Project ID CM-HD2023_29

ThemeCM-HD

Co Supervisor 1A Infectious Diseases/SIMS/FOLSMWebsite

Co Supervisor 1B Medical & Molecular Genetics/School of Basic and Medical Biosciences/FOLSMWebsite

Immune-Control of Gene Expression During Host-Pathogen Interactions

Pathogen-infections lead to immediate upregulation of host-defence-genes, also called interferon-stimulated-genes (ISG). Many pathogens, including influenza-A-virus (IAV) counteract host ISG-expression. IAV-infection de-regulates transcription-termination so that non-terminated messenger (m)RNA are not translated and remain stuck in the nucleus as long-intergenic-non-coding (linc)RNA. The fate or function of these lincRNA remains largely unknown.

At non-induced ISG-promoters, transcription is constantly initiated, but prematurely terminated. ISG-induction then promotes transcript-elongation over termination. The decision to terminate or elongate is also controlled by epigenetic histone-modifications regulating protein-factor-binding to transcribed regions. Surprisingly, premature-termination-factors are also involved in lincRNA transcription-termination and termination-defects observed upon IAV-infection may be related to extended inhibition of premature-termination.
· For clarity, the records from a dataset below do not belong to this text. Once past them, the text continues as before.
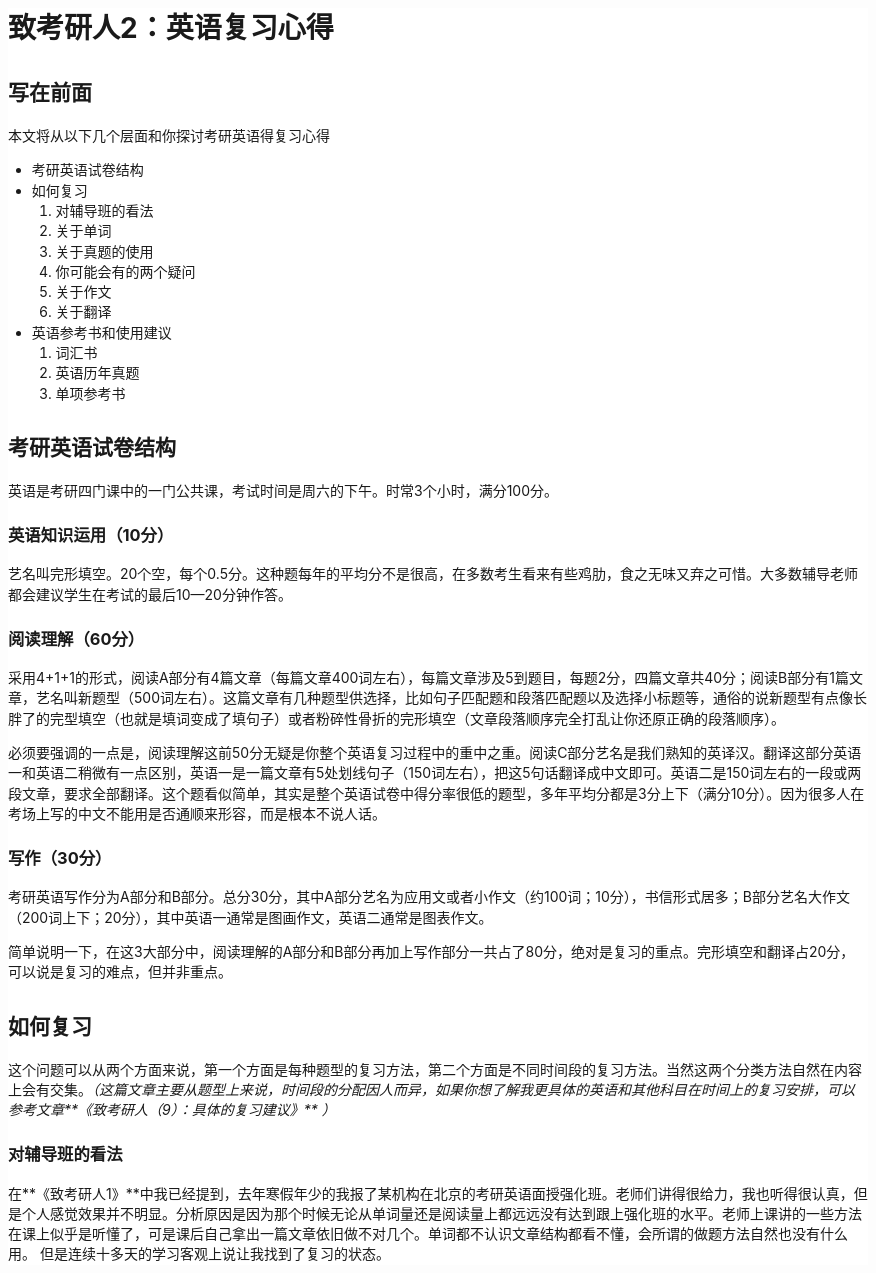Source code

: # 致考研人2：英语复习心得

## 写在前面

本文将从以下几个层面和你探讨考研英语得复习心得

* 考研英语试卷结构
* 如何复习
  1. 对辅导班的看法
  2. 关于单词
  3. 关于真题的使用
  4. 你可能会有的两个疑问
  5. 关于作文
  6. 关于翻译
* 英语参考书和使用建议
  1. 词汇书
  2. 英语历年真题
  3. 单项参考书

## 考研英语试卷结构

英语是考研四门课中的一门公共课，考试时间是周六的下午。时常3个小时，满分100分。

### 英语知识运用（10分）

艺名叫完形填空。20个空，每个0.5分。这种题每年的平均分不是很高，在多数考生看来有些鸡肋，食之无味又弃之可惜。大多数辅导老师都会建议学生在考试的最后10—20分钟作答。

### 阅读理解（60分）

采用4+1+1的形式，阅读A部分有4篇文章（每篇文章400词左右），每篇文章涉及5到题目，每题2分，四篇文章共40分；阅读B部分有1篇文章，艺名叫新题型（500词左右）。这篇文章有几种题型供选择，比如句子匹配题和段落匹配题以及选择小标题等，通俗的说新题型有点像长胖了的完型填空（也就是填词变成了填句子）或者粉碎性骨折的完形填空（文章段落顺序完全打乱让你还原正确的段落顺序）。

必须要强调的一点是，阅读理解这前50分无疑是你整个英语复习过程中的重中之重。阅读C部分艺名是我们熟知的英译汉。翻译这部分英语一和英语二稍微有一点区别，英语一是一篇文章有5处划线句子（150词左右），把这5句话翻译成中文即可。英语二是150词左右的一段或两段文章，要求全部翻译。这个题看似简单，其实是整个英语试卷中得分率很低的题型，多年平均分都是3分上下（满分10分）。因为很多人在考场上写的中文不能用是否通顺来形容，而是根本不说人话。

### 写作（30分）

考研英语写作分为A部分和B部分。总分30分，其中A部分艺名为应用文或者小作文（约100词；10分），书信形式居多；B部分艺名大作文（200词上下；20分），其中英语一通常是图画作文，英语二通常是图表作文。

简单说明一下，在这3大部分中，阅读理解的A部分和B部分再加上写作部分一共占了80分，绝对是复习的重点。完形填空和翻译占20分，可以说是复习的难点，但并非重点。

## 如何复习

这个问题可以从两个方面来说，第一个方面是每种题型的复习方法，第二个方面是不同时间段的复习方法。当然这两个分类方法自然在内容上会有交集。_（这篇文章主要从题型上来说，时间段的分配因人而异，如果你想了解我更具体的英语和其他科目在时间上的复习安排，可以参考文章**《致考研人（9）：具体的复习建议》** ）_

### 对辅导班的看法

在**《致考研人1》**中我已经提到，去年寒假年少的我报了某机构在北京的考研英语面授强化班。老师们讲得很给力，我也听得很认真，但是个人感觉效果并不明显。分析原因是因为那个时候无论从单词量还是阅读量上都远远没有达到跟上强化班的水平。老师上课讲的一些方法在课上似乎是听懂了，可是课后自己拿出一篇文章依旧做不对几个。单词都不认识文章结构都看不懂，会所谓的做题方法自然也没有什么用。 但是连续十多天的学习客观上说让我找到了复习的状态。
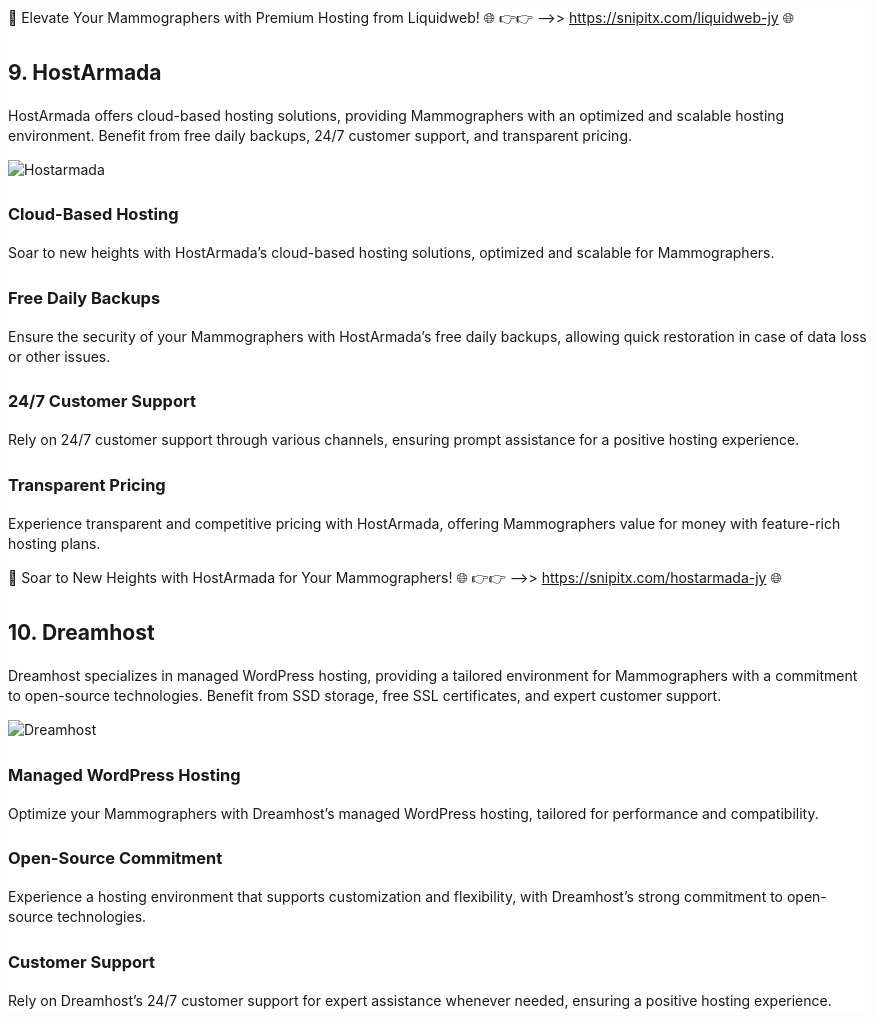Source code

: 🚀 Elevate Your Mammographers with Premium Hosting from Liquidweb! 🌐
👉👉 -->> https://snipitx.com/liquidweb-jy 🌐

## 9. HostArmada

HostArmada offers cloud-based hosting solutions, providing Mammographers with an optimized and scalable hosting environment. Benefit from free daily backups, 24/7 customer support, and transparent pricing.

![Hostarmada](https://i.imgur.com/KFbdf3o.jpeg "Hostarmada Hosting")

### Cloud-Based Hosting
Soar to new heights with HostArmada’s cloud-based hosting solutions, optimized and scalable for Mammographers.

### Free Daily Backups
Ensure the security of your Mammographers with HostArmada’s free daily backups, allowing quick restoration in case of data loss or other issues.

### 24/7 Customer Support
Rely on 24/7 customer support through various channels, ensuring prompt assistance for a positive hosting experience.

### Transparent Pricing
Experience transparent and competitive pricing with HostArmada, offering Mammographers value for money with feature-rich hosting plans.

🚀 Soar to New Heights with HostArmada for Your Mammographers! 🌐
👉👉 -->> https://snipitx.com/hostarmada-jy 🌐

## 10. Dreamhost

Dreamhost specializes in managed WordPress hosting, providing a tailored environment for Mammographers with a commitment to open-source technologies. Benefit from SSD storage, free SSL certificates, and expert customer support.

![Dreamhost](https://i.imgur.com/rXIg8ip.jpeg "Dreamhost Hosting")

### Managed WordPress Hosting
Optimize your Mammographers with Dreamhost’s managed WordPress hosting, tailored for performance and compatibility.

### Open-Source Commitment
Experience a hosting environment that supports customization and flexibility, with Dreamhost’s strong commitment to open-source technologies.

### Customer Support
Rely on Dreamhost’s 24/7 customer support for expert assistance whenever needed, ensuring a positive hosting experience.
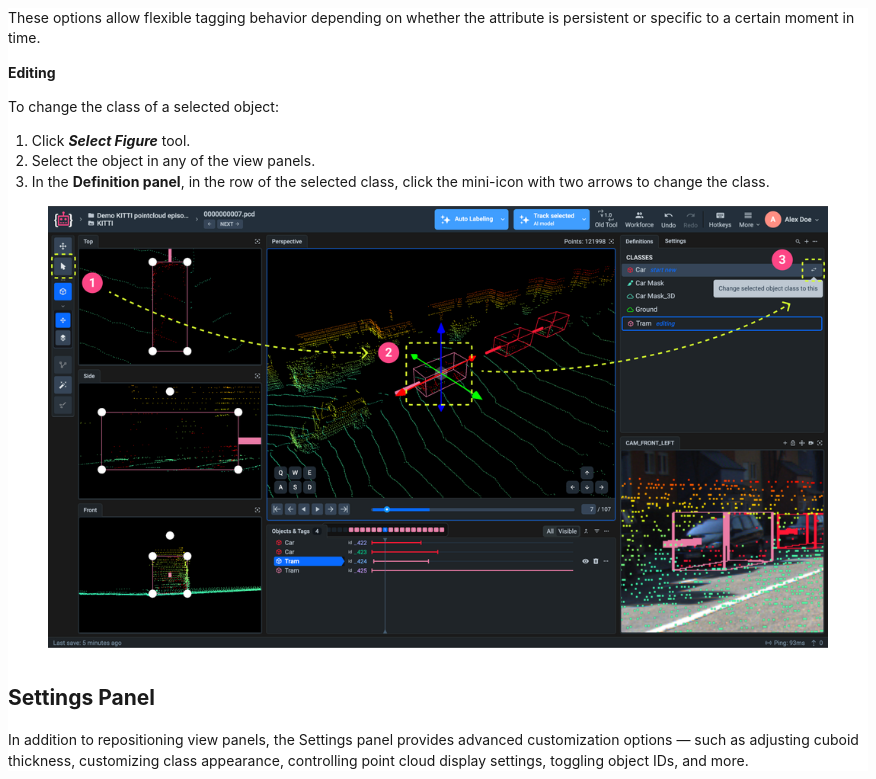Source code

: 
These options allow flexible tagging behavior depending on whether the attribute is persistent or specific to a certain moment in time.

**Editing**

To change the class of a selected object:
1. Click _**Select Figure**_ tool.
2. Select the object in any of the view panels.
3. In the **Definition panel**, in the row of the selected class, click the mini-icon with two arrows to change the class.

<figure><img src="../../.gitbook/assets/3d-pc-episode/3d-pc-dp-change1.jpg" alt=""><figcaption></figcaption></figure>

## Settings Panel

In addition to repositioning view panels, the Settings panel provides advanced customization options — such as adjusting cuboid thickness, customizing class appearance, controlling point cloud display settings, toggling object IDs, and more.
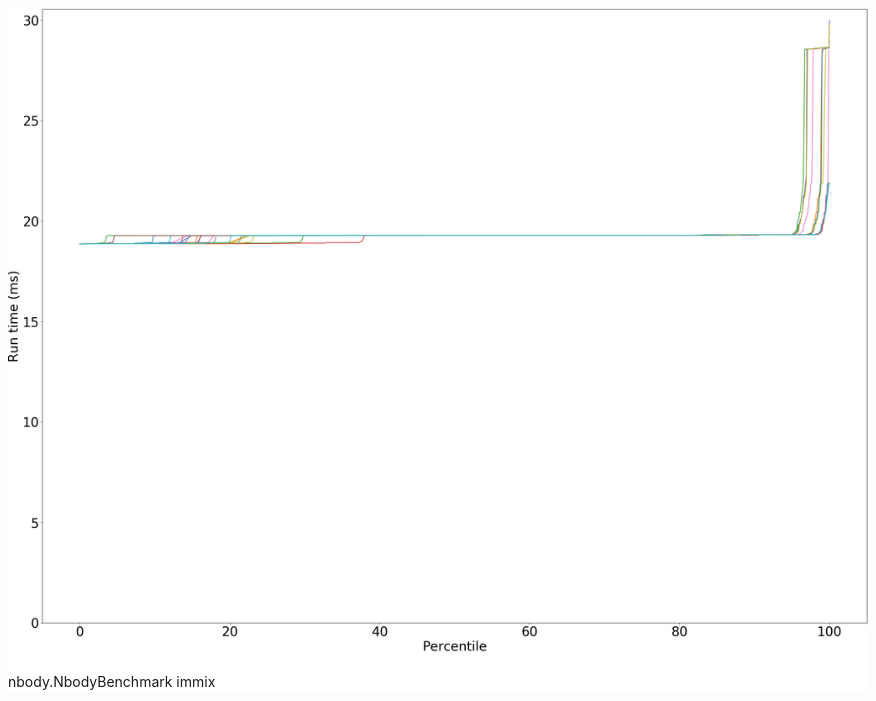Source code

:![nbody.NbodyBenchmark immix](percentile_nbody.NbodyBenchmark_conf0.png)

nbody.NbodyBenchmark immix
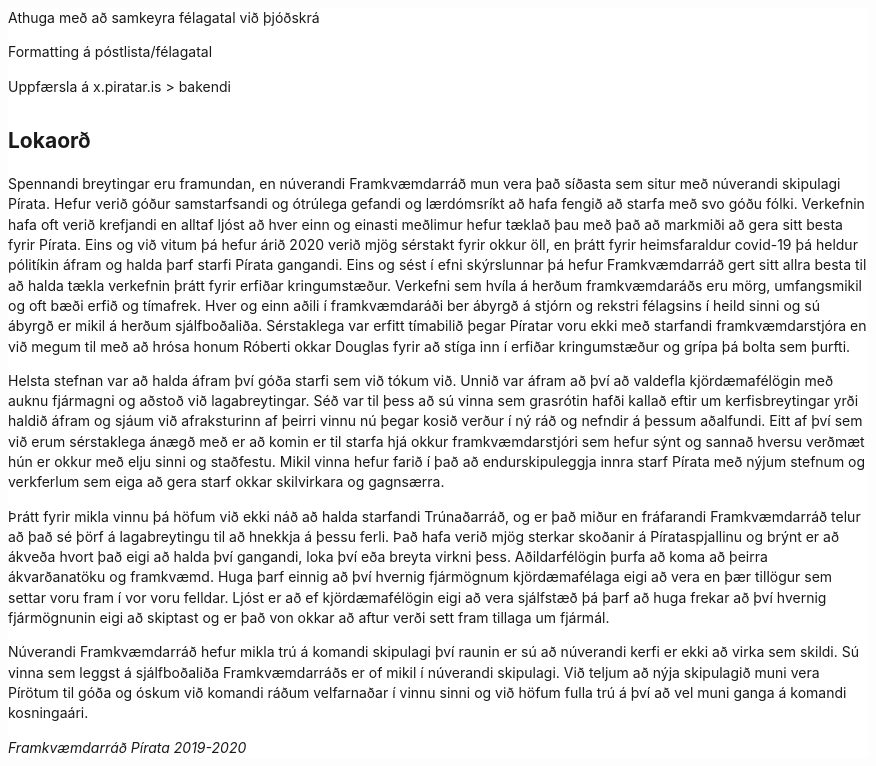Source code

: Athuga með að samkeyra félagatal við þjóðskrá

Formatting á póstlista/félagatal

Uppfærsla á x.piratar.is \> bakendi

## Lokaorð

Spennandi breytingar eru framundan, en núverandi Framkvæmdarráð mun vera það
síðasta sem situr með núverandi skipulagi Pírata. Hefur verið góður
samstarfsandi og ótrúlega gefandi og lærdómsríkt að hafa fengið að starfa með
svo góðu fólki. Verkefnin hafa oft verið krefjandi en alltaf ljóst að hver einn
og einasti meðlimur hefur tæklað þau með það að markmiði að gera sitt besta
fyrir Pírata. Eins og við vitum þá hefur árið 2020 verið mjög sérstakt fyrir
okkur öll, en þrátt fyrir heimsfaraldur covid-19 þá heldur pólitíkin áfram og
halda þarf starfi Pírata gangandi. Eins og sést í efni skýrslunnar þá hefur
Framkvæmdarráð gert sitt allra besta til að halda tækla verkefnin þrátt fyrir
erfiðar kringumstæður. Verkefni sem hvíla á herðum framkvæmdaráðs eru mörg,
umfangsmikil og oft bæði erfið og tímafrek. Hver og einn aðili í framkvæmdaráði
ber ábyrgð á stjórn og rekstri félagsins í heild sinni og sú ábyrgð er mikil á
herðum sjálfboðaliða. Sérstaklega var erfitt tímabilið þegar Píratar voru ekki
með starfandi framkvæmdarstjóra en við megum til með að hrósa honum Róberti
okkar Douglas fyrir að stíga inn í erfiðar kringumstæður og grípa þá bolta sem
þurfti.

Helsta stefnan var að halda áfram því góða starfi sem við tókum við. Unnið var
áfram að því að valdefla kjördæmafélögin með auknu fjármagni og aðstoð við
lagabreytingar. Séð var til þess að sú vinna sem grasrótin hafði kallað eftir um
kerfisbreytingar yrði haldið áfram og sjáum við afraksturinn af þeirri vinnu nú
þegar kosið verður í ný ráð og nefndir á þessum aðalfundi. Eitt af því sem við
erum sérstaklega ánægð með er að komin er til starfa hjá okkur framkvæmdarstjóri
sem hefur sýnt og sannað hversu verðmæt hún er okkur með elju sinni og
staðfestu. Mikil vinna hefur farið í það að endurskipuleggja innra starf Pírata
með nýjum stefnum og verkferlum sem eiga að gera starf okkar skilvirkara og
gagnsærra.

Þrátt fyrir mikla vinnu þá höfum við ekki náð að halda starfandi Trúnaðarráð, og
er það miður en fráfarandi Framkvæmdarráð telur að það sé þörf á lagabreytingu
til að hnekkja á þessu ferli. Það hafa verið mjög sterkar skoðanir á
Pírataspjallinu og brýnt er að ákveða hvort það eigi að halda því gangandi, loka
því eða breyta virkni þess. Aðildarfélögin þurfa að koma að þeirra ákvarðanatöku
og framkvæmd. Huga þarf einnig að því hvernig fjármögnum kjördæmafélaga eigi að
vera en þær tillögur sem settar voru fram í vor voru felldar. Ljóst er að ef
kjördæmafélögin eigi að vera sjálfstæð þá þarf að huga frekar að því hvernig
fjármögnunin eigi að skiptast og er það von okkar að aftur verði sett fram
tillaga um fjármál.

Núverandi Framkvæmdarráð hefur mikla trú á komandi skipulagi því raunin er sú að
núverandi kerfi er ekki að virka sem skildi. Sú vinna sem leggst á sjálfboðaliða
Framkvæmdarráðs er of mikil í núverandi skipulagi. Við teljum að nýja skipulagið
muni vera Pírötum til góða og óskum við komandi ráðum velfarnaðar í vinnu sinni
og við höfum fulla trú á því að vel muni ganga á komandi kosningaári.

*Framkvæmdarráð Pírata 2019-2020*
You will work at the exciting interphase of basic transcriptional regulation and host-pathogen-interactions and ask:

1. How are influenza-lincRNA made? You will test the hypothesis that influenza-induced lincRNA are generated through the same pathways as premature-transcription-termination. You will use several transcriptomic techniques to map epigenetic changes and chromatin-association or composition of termination-complexes.
2. Are influenza-lincRNA good or bad for the cell? RNA, if left too long in the nucleus is known to induce DNA damage. You will probe influenza-lincRNA- stability and test if they induce DNA-damage feeding back to apoptosis. Alternatively, influenza-lincRNA may help maintain nuclear chromosomal-structure-organisation.
3. How does IAV-infection change gene expression? You will establish a genetic screen to identify novel factors involved in influenza-lincRNA generation.

In summary, using system-biological approaches you will elucidate how different transcription-termination-pathways control gene expression during host-pathogen-interactions. Due to conservation, your insights are likely transferable to cancer-biology and development.

One representative publication from each co-supervisor:

• Mischo HE, Chun Y, Harlen KM, Smalec BM, Dhir S, Churchman LS, Buratowski S. Cell-Cycle Modulation of Transcription Termination Factor Sen1. Mol Cell. (2018);70(2):312-326.e7. doi: 10.1016/j.molcel.2018.03.010.

• Amante, S.M., Montibus, B., Cowley, M., Barkas, N., Setiadi, J., Saadeh, H., Giemza, J. Contreras Costillo, S., Fleischanderl, K. Schulz, R. and Oakey, R.J. Transcription of intragenic CpG islands influences spatiotemporal host gene pre-mRNA processing. Nucleic Acids Research. 2020 Sep 4; 48 (15) 8349-8359. doi: 10.1093/nar/gkaa556. PMID 32621610.